The editorial was published just ahead of James Cleverly’s scheduled arrival in Beijing – the first visit by a British foreign secretary to China in five years.
The Global Times called on the British Museum to return all Chinese cultural relics “acquired through improper channels to China free of charge”.
The newspaper referred to Britain’s refusal “over the years” to return artefacts to other countries and accused the museum of “adopting a resistant, protracted and perfunctory attitude”.
“Escape from the British Museum” has also been endorsed by Chinese state media, with broadcaster CCTV commenting: “We are very pleased to see Chinese young people are passionate about history and tradition… We are also looking forward to the early return of Chinese artefacts that have been displaced overseas.”
Earlier this year, during the Chinese Lunar New Year, a video featuring a Chinese influencer visiting the British Museum gained widespread attention on Douyin.
In the video, the influencer humorously remarked that the treasures in the museum must be feeling “homesick”. A comment proposing the idea of turning the escape of these treasures into an animated series reportedly served as the inspiration for the creation of the series.
Having seen the popularity of the series, other social media influencers have started creating similar content for their pages by donning attire resembling characters from ancient Chinese paintings and sculptures.
“Maybe the Chinese cultural relics in the British Museum are also missing home right now,” read one of the top comments on the series on Douyin, according to the BBC.
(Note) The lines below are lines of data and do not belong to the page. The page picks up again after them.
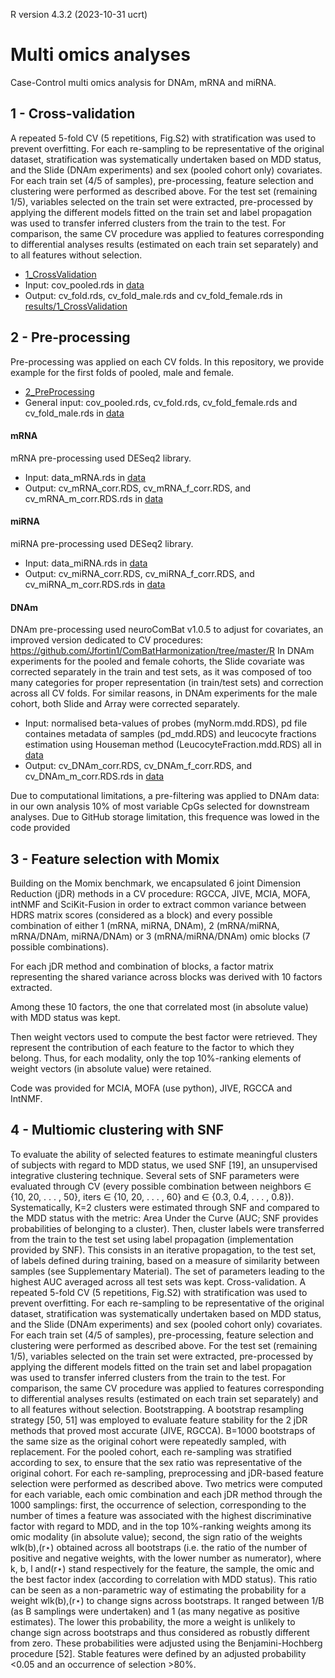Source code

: R version 4.3.2 (2023-10-31 ucrt)

# Multi omics analyses
Case-Control multi omics analysis for DNAm, mRNA and miRNA.

## 1 - Cross-validation

A repeated 5-fold CV (5 repetitions, Fig.S2) with stratification was used to prevent overfitting.
For each re-sampling to be representative of the original dataset, stratification was systematically undertaken based on MDD status, and the Slide (DNAm experiments) and sex (pooled cohort only) covariates.
For each train set (4/5 of samples), pre-processing, feature selection and clustering were performed as described above.
For the test set (remaining 1/5), variables selected on the train set were extracted, pre-processed by applying the different models fitted on the train set and label propagation was used to transfer inferred clusters from the train to the test.
For comparison, the same CV procedure was applied to features corresponding to differential analyses results (estimated on each train set separately) and to all features without selection.

- [1_CrossValidation](https://github.com/INSERM-U1141-Neurodiderot/multiomics_MDD/tree/main/3_multiomics/1_CrossValidation.r)
- Input: cov_pooled.rds in [data](https://github.com/INSERM-U1141-Neurodiderot/multiomics_MDD/tree/main/3_multiomics/data)
- Output: cv_fold.rds, cv_fold_male.rds and cv_fold_female.rds in [results/1_CrossValidation](https://github.com/INSERM-U1141-Neurodiderot/multiomics_MDD/tree/main/3_multiomics/results/1_CrossValidation)

## 2 - Pre-processing

Pre-processing was applied on each CV folds. In this repository, we provide example for the first folds of pooled, male and female.

- [2_PreProcessing](https://github.com/INSERM-U1141-Neurodiderot/multiomics_MDD/tree/main/3_multiomics/2_PreProcessing.r)
- General input: cov_pooled.rds, cv_fold.rds, cv_fold_female.rds and cv_fold_male.rds in [data](https://github.com/INSERM-U1141-Neurodiderot/multiomics_MDD/tree/main/3_multiomics/data)

#### mRNA
mRNA pre-processing used DESeq2 library.

- Input: data_mRNA.rds in [data](https://github.com/INSERM-U1141-Neurodiderot/multiomics_MDD/tree/main/3_multiomics/data)
- Output: cv_mRNA_corr.RDS, cv_mRNA_f_corr.RDS, and cv_mRNA_m_corr.RDS.rds in [data](https://github.com/INSERM-U1141-Neurodiderot/multiomics_MDD/tree/main/3_multiomics/results/2_PreProcessing)

#### miRNA
miRNA pre-processing used DESeq2 library.

- Input: data_miRNA.rds in [data](https://github.com/INSERM-U1141-Neurodiderot/multiomics_MDD/tree/main/3_multiomics/data)
- Output: cv_miRNA_corr.RDS, cv_miRNA_f_corr.RDS, and cv_miRNA_m_corr.RDS.rds in [data](https://github.com/INSERM-U1141-Neurodiderot/multiomics_MDD/tree/main/3_multiomics/results/2_PreProcessing)


#### DNAm
DNAm pre-processing used neuroComBat v1.0.5 to adjust for covariates, an improved version dedicated to CV procedures: https://github.com/Jfortin1/ComBatHarmonization/tree/master/R
In DNAm experiments for the pooled and female cohorts, the Slide covariate was corrected separately in the train and test sets, as it was composed of too many categories for proper representation (in train/test sets) and correction across all CV folds.
For similar reasons, in DNAm experiments for the male cohort, both Slide and Array were corrected separately.

- Input: normalised beta-values of probes (myNorm.mdd.RDS), pd file containes metadata of samples (pd_mdd.RDS) and leucocyte fractions estimation using Houseman method (LeucocyteFraction.mdd.RDS) all in [data](https://github.com/INSERM-U1141-Neurodiderot/multiomics_MDD/tree/main/3_multiomics/data)
- Output: cv_DNAm_corr.RDS, cv_DNAm_f_corr.RDS, and cv_DNAm_m_corr.RDS.rds in [data](https://github.com/INSERM-U1141-Neurodiderot/multiomics_MDD/tree/main/3_multiomics/results/2_PreProcessing)

Due to computational limitations, a pre-filtering was applied to DNAm data: in our own analysis 10% of most variable CpGs selected for downstream analyses.
Due to GitHub storage limitation, this frequence was lowed in the code provided 

## 3 - Feature selection with Momix

Building on the Momix benchmark, we encapsulated 6 joint Dimension Reduction (jDR) methods in a CV procedure: RGCCA, JIVE, MCIA, MOFA, intNMF and SciKit-Fusion in order to extract common variance between HDRS matrix scores (considered as a block) and every possible combination of either 1 (mRNA, miRNA, DNAm), 2 (mRNA/miRNA, mRNA/DNAm, miRNA/DNAm) or 3 (mRNA/miRNA/DNAm) omic blocks (7 possible combinations).

For each jDR method and combination of blocks, a factor matrix representing the shared variance across blocks was derived with 10 factors extracted.

Among these 10 factors, the one that correlated most (in absolute value) with MDD status was kept.

Then weight vectors used to compute the best factor were retrieved. They represent the contribution of each feature to the factor to which they belong. Thus, for each modality, only the top 10%-ranking elements of weight vectors (in absolute value) were retained.

Code was provided for MCIA, MOFA (use python), JIVE, RGCCA and IntNMF.







## 4 - Multiomic clustering with SNF
To evaluate the ability of selected features to estimate meaningful clusters of subjects with regard to MDD status, we used SNF [19], an unsupervised integrative clustering technique. Several sets of SNF parameters were evaluated through CV (every possible combination between neighbors ∈ {10, 20, . . . , 50}, iters ∈ {10, 20, . . . , 60} and  ∈ {0.3, 0.4, . . . , 0.8}). Systematically, K=2 clusters were estimated through SNF and compared to the MDD status with the metric: Area Under the Curve (AUC; SNF provides probabilities of belonging to a cluster).  Then, cluster labels were transferred from the train to the test set using label propagation (implementation provided by SNF). This consists in an iterative propagation, to the test set, of labels defined during training, based on a measure of similarity between samples (see Supplementary Material). The set of parameters leading to the highest AUC averaged across all test sets was kept.
Cross-validation. A repeated 5-fold CV (5 repetitions, Fig.S2) with stratification was used to prevent overfitting. For each re-sampling to be representative of the original dataset, stratification was systematically undertaken based on MDD status, and the Slide (DNAm experiments) and sex (pooled cohort only) covariates. For each train set (4/5 of samples), pre-processing, feature selection and clustering were performed as described above. For the test set (remaining 1/5), variables selected on the train set were extracted, pre-processed by applying the different models fitted on the train set and label propagation was used to transfer inferred clusters from the train to the test. For comparison, the same CV procedure was applied to features corresponding to differential analyses results (estimated on each train set separately) and to all features without selection.
Bootstrapping. A bootstrap resampling strategy [50, 51] was employed to evaluate feature stability for the 2 jDR methods that proved most accurate (JIVE, RGCCA). B=1000 bootstraps of the same size as the original cohort were repeatedly sampled, with replacement. For the pooled cohort, each re-sampling was stratified according to sex, to ensure that the sex ratio was representative of the original cohort. For each re-sampling, preprocessing and jDR-based feature selection were performed as described above. Two metrics were computed for each variable, each omic combination and each jDR method through the 1000 samplings: first, the occurrence of selection, corresponding to the number of times a feature was associated with the highest discriminative factor with regard to MDD, and in the top 10%-ranking weights among its omic modality (in absolute value); second, the sign ratio of the weights wlk(b),(r⋆)  obtained across all bootstraps (i.e. the ratio of the number of positive and negative weights, with the lower number as numerator), where k, b, l and(r⋆) stand respectively for the feature, the sample, the omic and the best factor index (according to correlation with MDD status). This ratio can be seen as a non-parametric way of estimating the probability for a weight wlk(b),(r⋆)  to change signs across bootstraps. It ranged between 1/B (as B samplings were undertaken) and 1 (as many negative as positive estimates). The lower this probability, the more a weight is unlikely to change sign across bootstraps and thus considered as robustly different from zero. These probabilities were adjusted using the Benjamini-Hochberg procedure [52]. Stable features were defined by an adjusted probability <0.05 and an occurrence of selection >80%.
“But they can only be squeezed into the crowded booths. Will they be thinking ‘Bring me home’ when they see Chinese faces there?”
Another user from another Chinese social media app, Weibo, wrote about the viral series: “Eventually, there will be a day when [the items] come home in a dignified way.”
The clamour to get Chinese artefacts back to the country also grew after it was reported last month that approximately 2,000 treasures were believed to have been stolen from the British Museum. The museum’s director Hartwig Fischer stepped down from his position with immediate effect in the wake of the scandal.
The jade teapot itself was only made in 2011. The museum says it bought the delicate jadeware direct from the artist who made it, Yu Ting.
In China, the hashtag “The British Museum please return Chinese antiquities” dominated Weibo’s search rankings, garnering over half a billion views in under a day.
Sudan, Nigeria, Greece and Egypt have all made requests to the British Museum for the return of artefacts they believe were wrongfully acquired or removed from their respective countries.